En Asia, China ha resistido el corte en los suministros petroleros desde el Golfo gracias a sus reservas acumuladas, pero su producción y comercio se verán seriamente afectadas si el conflicto y el cierre de Ormuz se prolongan.
India y otras economías asiáticas como Indonesia, Pakistán, Tailandia, Bangladés, Sri Lanka y Myanmar ya se ven afectadas y avanzan en medidas de ahorro como el teletrabajo para empleados y el racionamiento de combustibles.
Tres regiones donde el impacto puede resultar muy severo en provisión y precios de combustible y de alimentos son las islas del Caribe, los pequeños Estados insulares del Pacífico, y las naciones de África que dependen tanto de comida importada para personas y ganado como de fertilizantes para su agricultura.
Para los productores de petróleo y gas en la región del conflicto -Irán, Iraq, Kuwait, Qatar, Bahréin, Emiratos Árabes Unidos, Omán y -en menor medida- Arabia Saudí, la guerra y el cierre del estrecho han traído daños a su infraestructura y capacidad de producción y de generar ingresos.
Una entre tantas consecuencias es el anunciado retiro de Emiratos Árabes Unidos de la Opep (Organización de Países Exportadores de Petróleo), para escapar del sistema de cuotas en el grupo y el cual limita su capacidad de producir y exportar crudo.
Para los exportadores de petróleo de fuera de la región en conflicto -como Rusia, Canadá, Brasil, Guyana, Nigeria o Angola- la crisis les genera ingresos adicionales, pero importadores netos -como Chile y América Central, por ejemplo- resienten el alza de su factura petrolera.
En el mundo de las finanzas, el cierre de Ormuz ha provocado fuertes movimientos a la baja en las bolsas de valores y elevado la volatilidad de los activos financieros.

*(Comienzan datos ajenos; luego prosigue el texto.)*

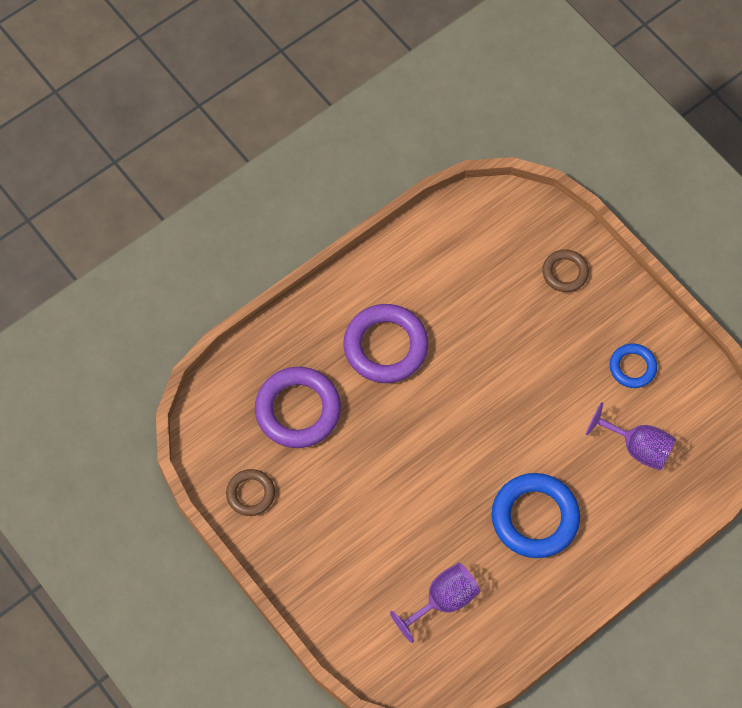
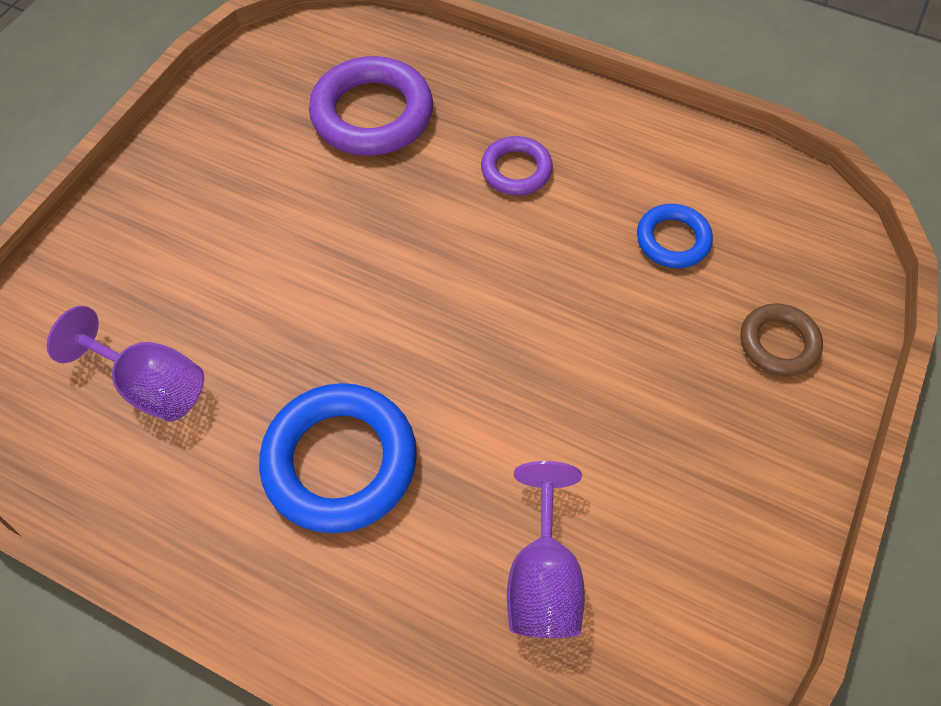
camera: 65 degrees right, 5 degrees down
brown ring [226,469,275,516] -> none
purple ring [344,304,428,383] -> purple ring [481,136,553,195], size x0.56
blue ring [610,344,657,388] -> blue ring moved to [637,204,713,268]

Los operadores de esos mercados buscan refugio en títulos y activos más seguros, como el oro, y las condiciones para el crédito se hacen más restrictivas.
El Fondo Monetario Internacional (FMI) y varias agencias del sistema de Naciones Unidas han advertido de que, si el conflicto en el Golfo y el cierre de Ormuz se prolongan, existe el riesgo de una recesión económica global y también el del incremento, en decenas de millones, del número de habitantes del planeta que padecen hambre.